Si è tenuto mercoledì sera, a Roma, l’interrogatorio di convalida del fermo di Claudio Campiti. La scorsa domenica ha ucciso quattro donne a colpi di pistola in un bar di via Monte Gilberto, in zona Fidene. Nei suoi confronti, da parte del pm Giovanni Musarò, l’accusa di omicidio plurimo aggravato dalla premeditazione e il tentato omicidio di altre due donne. Ma il 57enne non si pente, anzi, durante il primo confronto con il magistrato punta ancora una volta il dito contro il Consorzio: ente di gestione di 200 appartamenti in 25 ettari tra i comuni di Ascrea e Rocca Sinibalda, in provincia di Rieti.
L’ordinanza del gip
«Era esasperato – si legge nell’ordinanza del gip Emanuela Attura, con la quale gli è stata confermata la custodia in carcere – per le condotte mafiose tenute da anni in suo danno dagli organi deliberanti del Consorzio». Torna ad accusare i soci, dunque, di un presunto complotto contro di lui. Lo stesso di cui aveva scritto per anni nel suo blog. Lo stesso che quattro giorni fa l’aveva spinto ad irrompere nel locale urlando «Mafiosi, vi ammazzo tutti», prima di farlo davvero. Non lascia spazio a rimorso, né ad alcuna forma di ripensamento.

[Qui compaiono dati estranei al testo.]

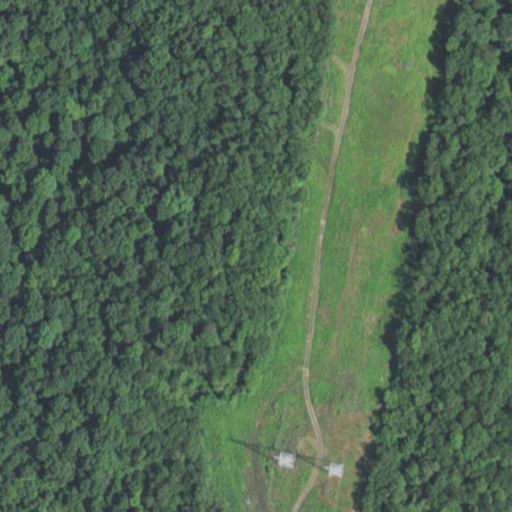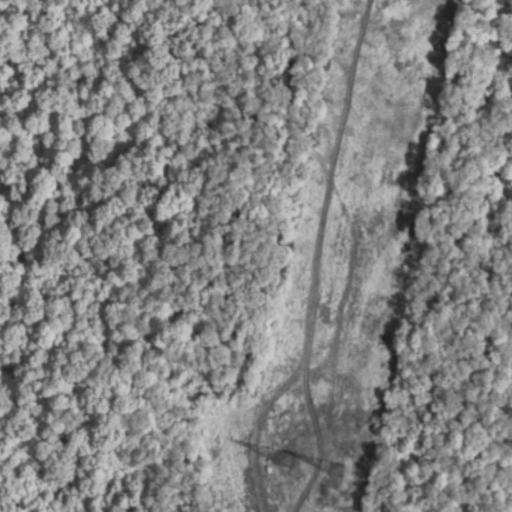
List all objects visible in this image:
road: (204, 252)
power tower: (287, 458)
power tower: (340, 463)
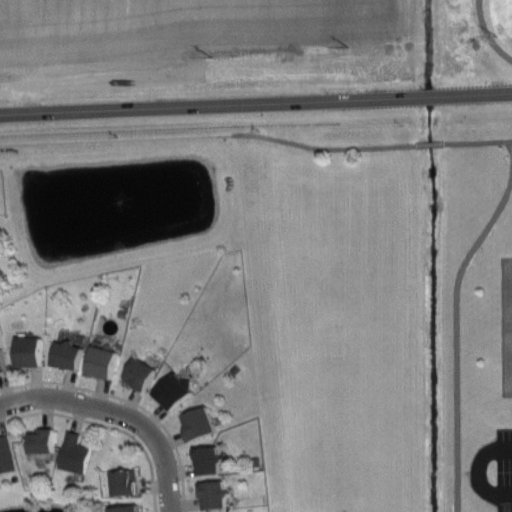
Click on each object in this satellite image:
road: (486, 34)
crop: (201, 42)
road: (255, 102)
road: (435, 141)
fountain: (129, 202)
park: (506, 290)
park: (379, 302)
building: (29, 350)
building: (32, 351)
building: (68, 354)
building: (70, 354)
building: (3, 360)
building: (5, 362)
building: (103, 362)
building: (105, 362)
park: (506, 362)
building: (141, 373)
building: (142, 374)
building: (174, 390)
building: (178, 393)
road: (129, 401)
road: (22, 402)
park: (357, 420)
road: (138, 422)
building: (199, 423)
building: (201, 424)
road: (106, 426)
building: (43, 441)
building: (44, 441)
building: (74, 452)
building: (75, 453)
building: (7, 454)
building: (7, 455)
building: (208, 459)
building: (210, 460)
parking lot: (504, 470)
road: (478, 472)
building: (126, 482)
building: (127, 482)
building: (214, 494)
building: (215, 494)
building: (126, 507)
building: (129, 508)
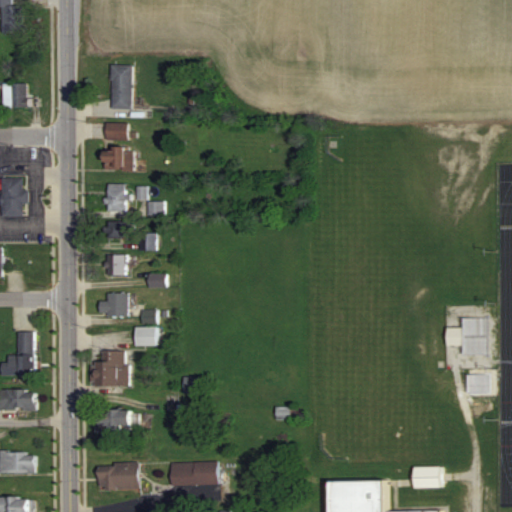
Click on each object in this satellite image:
building: (15, 15)
building: (125, 85)
building: (18, 93)
building: (121, 129)
road: (30, 134)
building: (123, 157)
building: (120, 195)
building: (17, 196)
building: (159, 206)
building: (124, 227)
building: (151, 239)
road: (63, 255)
building: (2, 260)
building: (120, 262)
building: (161, 278)
road: (32, 299)
building: (119, 302)
track: (505, 310)
road: (505, 310)
building: (151, 326)
building: (474, 334)
building: (24, 355)
building: (114, 367)
building: (196, 383)
building: (19, 397)
building: (119, 418)
road: (32, 419)
building: (21, 459)
building: (198, 471)
building: (122, 474)
building: (432, 475)
building: (21, 503)
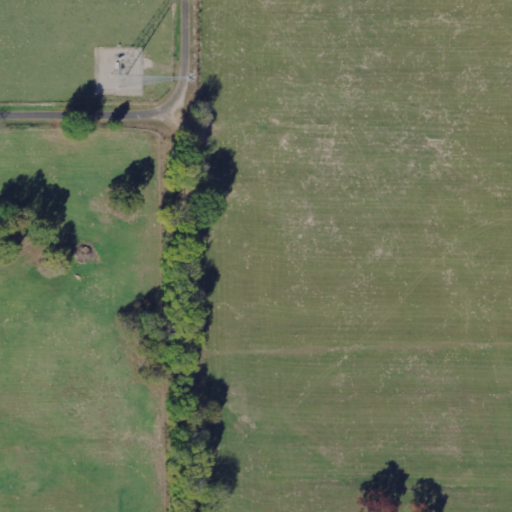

Confermato il movente della strage
Campiti ammette, però, di esser stato spinto da un risentimento profondo. «Il gravissimo episodio dell’11 dicembre ha rappresentato il deliberato di una lunga pianificazione che aveva come presupposto un radicamento costante e persistente, per un apprezzabile lasso di tempo, del proposito omicida nella psiche del Campiti», si legge ancora nel provvedimento.
Nei suoi confronti il gip ha confermato la custodia in carcere. Disponendo anche il regime di sorveglianza, poiché «l’indagato in sede di interrogatorio non ha dato segno di resipiscenza alcuna ed il livore ed il risentimento che sono emersi, fanno ritenere che se rimesso in libertà non desisterebbe da ulteriori condotte violente e sanguinarie».